I am currently trying to construct the area covered by a device over an operating period. The first step in this process appears to be constructing a polygon of the covered area. Since the pattern is not a standard shape, convex hulls overstate the covered area by jumping to the largest coverage area possible.
I have found a paper that appears to cover the concept of non-convex hull generation, but no discussions on how to implement this within a high level language. http://www.geosensor.net/papers/duckham08.PR.pdf
Has anyone seen a straight forward algorithm for constructing a non-convex hull or concave hull or perhaps any python code to achieve the same result?
I have tried convex hulls mainly qhull, with a limited edge size with limited success.

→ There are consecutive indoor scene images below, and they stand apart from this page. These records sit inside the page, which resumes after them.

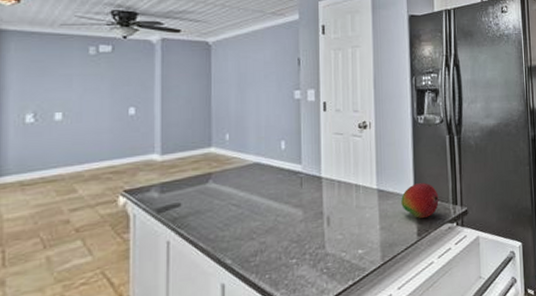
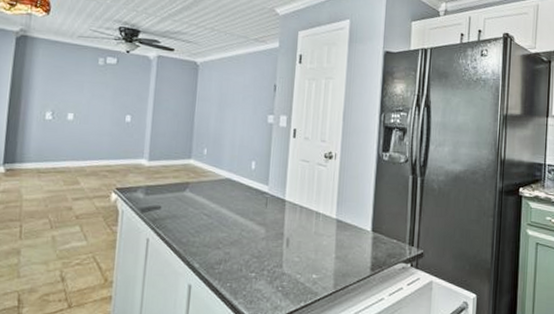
fruit: present [401,183,439,219] -> none [358,219,396,255]

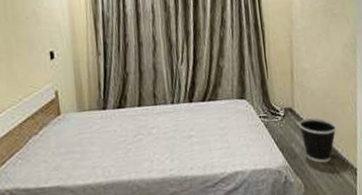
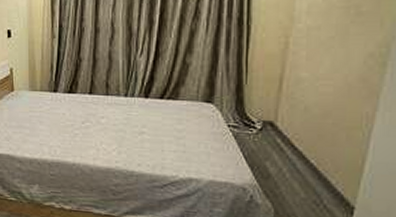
wastebasket: present [299,118,337,163] -> none [280,137,334,192]

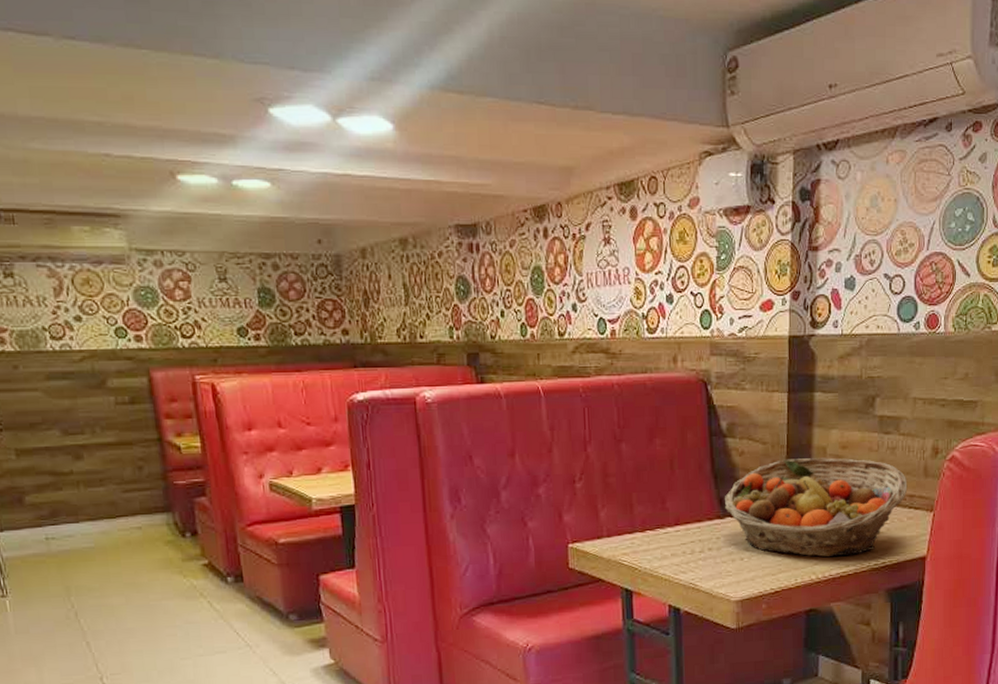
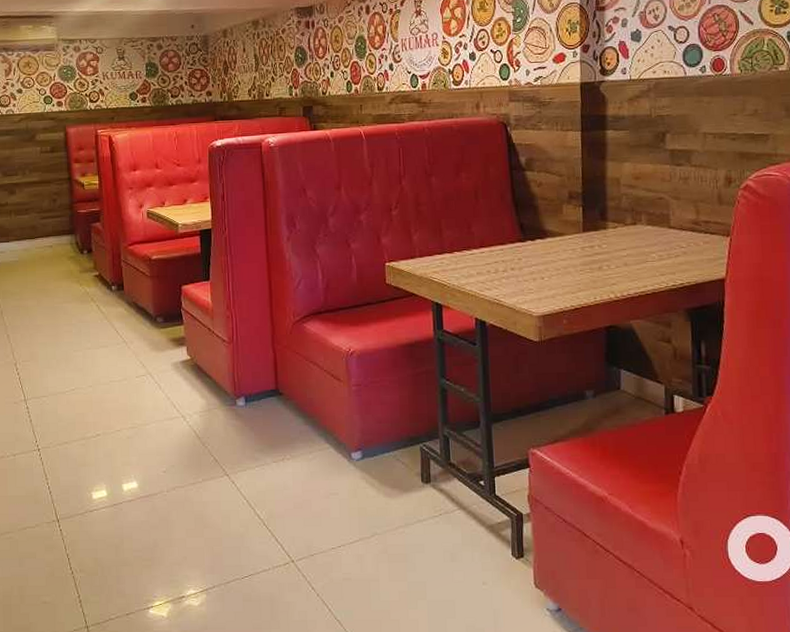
fruit basket: present [724,458,908,558] -> none [524,188,702,278]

Also I have noticed some licensed libraries that will not be able to be distributed, so unfortunately thats off the table. Any better ideas or cookbooks?
You might try looking into Alpha Shapes. The CGAL library can compute them.

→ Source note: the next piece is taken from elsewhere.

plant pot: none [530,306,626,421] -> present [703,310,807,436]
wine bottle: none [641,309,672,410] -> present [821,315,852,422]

Edit: I see that the paper you linked references alpha shapes, and also has an algorithm listing. Is that not high level enough for you? Since you listed python as a tag, I'm sure there are Delaunay triangulation libraries in Python, which I think is the hardest part of implementing the algorithm; you just need to make sure you can modify the resulting triangulation output. The boundary query functions can probably be implemented with associative arrays.
I wrote an application to compute the non-convex hull of a set of points (you'll need java jre to run it).